**WHAT THE TASK REQUIRES**
Could you write out every line of text in the entries below word for word, leaving the pictures out of your answer?

**EXCERPTED RECORDS**
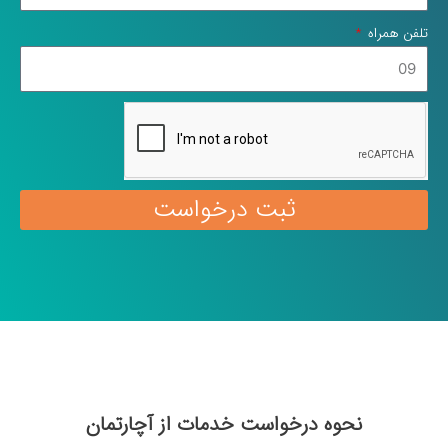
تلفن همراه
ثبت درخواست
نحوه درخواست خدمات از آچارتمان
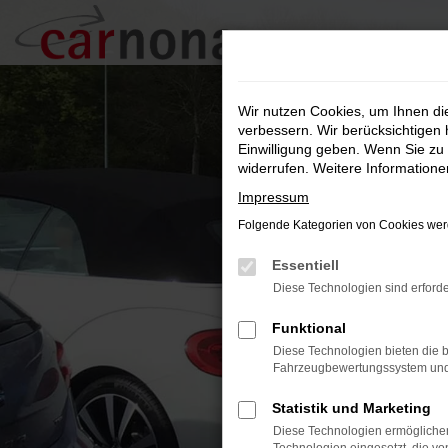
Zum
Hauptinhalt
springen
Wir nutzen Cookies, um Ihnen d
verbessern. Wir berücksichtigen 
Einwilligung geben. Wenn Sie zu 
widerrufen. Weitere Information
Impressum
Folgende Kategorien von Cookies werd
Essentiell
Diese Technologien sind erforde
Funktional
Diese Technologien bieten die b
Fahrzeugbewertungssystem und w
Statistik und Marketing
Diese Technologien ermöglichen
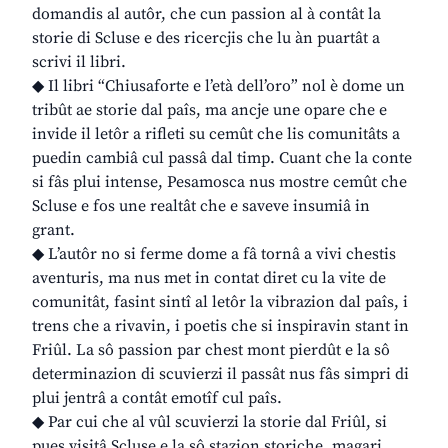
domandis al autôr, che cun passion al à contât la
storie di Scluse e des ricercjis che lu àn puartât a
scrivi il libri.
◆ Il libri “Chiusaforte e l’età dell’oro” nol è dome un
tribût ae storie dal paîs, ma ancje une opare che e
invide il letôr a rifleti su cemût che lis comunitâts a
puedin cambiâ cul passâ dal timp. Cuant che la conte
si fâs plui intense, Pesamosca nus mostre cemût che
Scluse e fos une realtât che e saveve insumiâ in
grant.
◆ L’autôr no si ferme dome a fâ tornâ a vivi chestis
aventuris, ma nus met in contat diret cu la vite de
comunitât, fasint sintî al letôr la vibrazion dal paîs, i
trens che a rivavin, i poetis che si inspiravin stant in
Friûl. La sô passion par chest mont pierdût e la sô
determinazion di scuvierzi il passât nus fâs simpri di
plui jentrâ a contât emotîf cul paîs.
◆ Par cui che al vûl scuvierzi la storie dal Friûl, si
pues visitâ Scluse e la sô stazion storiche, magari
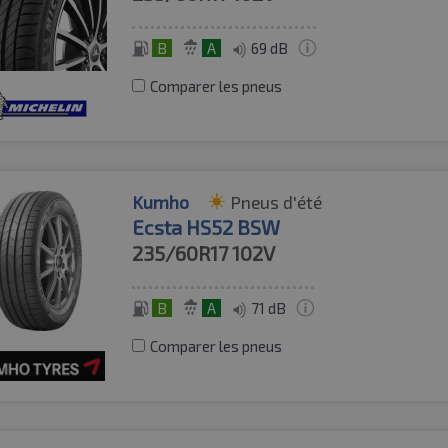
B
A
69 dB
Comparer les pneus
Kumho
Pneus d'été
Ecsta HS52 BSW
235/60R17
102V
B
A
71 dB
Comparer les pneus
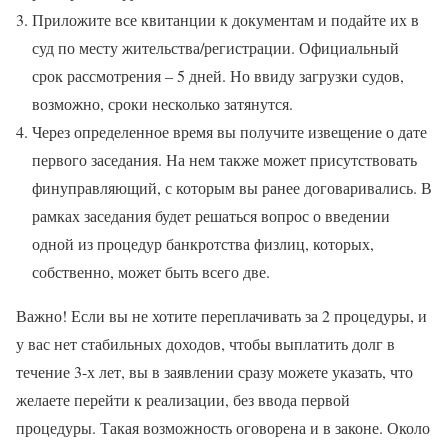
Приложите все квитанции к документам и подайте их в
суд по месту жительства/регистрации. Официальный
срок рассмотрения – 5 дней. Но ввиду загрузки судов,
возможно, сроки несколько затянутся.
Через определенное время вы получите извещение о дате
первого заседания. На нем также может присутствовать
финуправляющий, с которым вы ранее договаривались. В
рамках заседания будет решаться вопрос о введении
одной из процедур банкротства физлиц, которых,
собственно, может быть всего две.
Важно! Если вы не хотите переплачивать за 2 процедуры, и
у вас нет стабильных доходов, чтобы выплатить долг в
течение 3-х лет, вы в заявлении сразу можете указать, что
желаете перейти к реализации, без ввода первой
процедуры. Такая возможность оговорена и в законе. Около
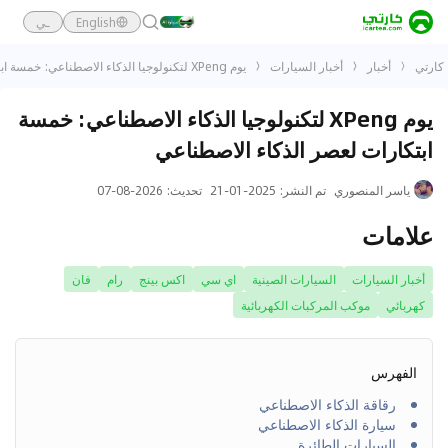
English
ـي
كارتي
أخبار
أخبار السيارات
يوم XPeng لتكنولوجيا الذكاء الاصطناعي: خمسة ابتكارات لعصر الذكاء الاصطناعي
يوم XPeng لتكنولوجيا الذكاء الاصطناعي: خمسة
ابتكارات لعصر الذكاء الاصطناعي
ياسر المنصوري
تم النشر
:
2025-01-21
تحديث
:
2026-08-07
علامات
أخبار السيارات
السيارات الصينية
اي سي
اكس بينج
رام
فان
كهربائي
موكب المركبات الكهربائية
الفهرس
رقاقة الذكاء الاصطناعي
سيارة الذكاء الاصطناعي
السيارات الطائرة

**RESPONSE TO THIS EXERCISE**
تلفن همراه
ثبت درخواست
نحوه درخواست خدمات از آچارتمان
Zum
Hauptinhalt
springen
Wir nutzen Cookies, um Ihnen d
verbessern. Wir berücksichtigen 
Einwilligung geben. Wenn Sie zu 
widerrufen. Weitere Information
Impressum
Folgende Kategorien von Cookies werd
Essentiell
Diese Technologien sind erforde
Funktional
Diese Technologien bieten die b
Fahrzeugbewertungssystem und w
Statistik und Marketing
Diese Technologien ermöglichen
domandis al autôr, che cun passion al à contât la
storie di Scluse e des ricercjis che lu àn puartât a
scrivi il libri.
◆ Il libri “Chiusaforte e l’età dell’oro” nol è dome un
tribût ae storie dal paîs, ma ancje une opare che e
invide il letôr a rifleti su cemût che lis comunitâts a
puedin cambiâ cul passâ dal timp. Cuant che la conte
si fâs plui intense, Pesamosca nus mostre cemût che
Scluse e fos une realtât che e saveve insumiâ in
grant.
◆ L’autôr no si ferme dome a fâ tornâ a vivi chestis
aventuris, ma nus met in contat diret cu la vite de
comunitât, fasint sintî al letôr la vibrazion dal paîs, i
trens che a rivavin, i poetis che si inspiravin stant in
Friûl. La sô passion par chest mont pierdût e la sô
determinazion di scuvierzi il passât nus fâs simpri di
plui jentrâ a contât emotîf cul paîs.
◆ Par cui che al vûl scuvierzi la storie dal Friûl, si
pues visitâ Scluse e la sô stazion storiche, magari
B
A
69 dB
Comparer les pneus
Kumho
Pneus d'été
Ecsta HS52 BSW
235/60R17
102V
B
A
71 dB
Comparer les pneus
Приложите все квитанции к документам и подайте их в
суд по месту жительства/регистрации. Официальный
срок рассмотрения – 5 дней. Но ввиду загрузки судов,
возможно, сроки несколько затянутся.
Через определенное время вы получите извещение о дате
первого заседания. На нем также может присутствовать
финуправляющий, с которым вы ранее договаривались. В
рамках заседания будет решаться вопрос о введении
одной из процедур банкротства физлиц, которых,
собственно, может быть всего две.
Важно! Если вы не хотите переплачивать за 2 процедуры, и
у вас нет стабильных доходов, чтобы выплатить долг в
течение 3-х лет, вы в заявлении сразу можете указать, что
желаете перейти к реализации, без ввода первой
процедуры. Такая возможность оговорена и в законе. Около
English
ـي
كارتي
أخبار
أخبار السيارات
يوم XPeng لتكنولوجيا الذكاء الاصطناعي: خمسة ابتكارات لعصر الذكاء الاصطناعي
يوم XPeng لتكنولوجيا الذكاء الاصطناعي: خمسة
ابتكارات لعصر الذكاء الاصطناعي
ياسر المنصوري
تم النشر
:
2025-01-21
تحديث
:
2026-08-07
علامات
أخبار السيارات
السيارات الصينية
اي سي
اكس بينج
رام
فان
كهربائي
موكب المركبات الكهربائية
الفهرس
رقاقة الذكاء الاصطناعي
سيارة الذكاء الاصطناعي
السيارات الطائرة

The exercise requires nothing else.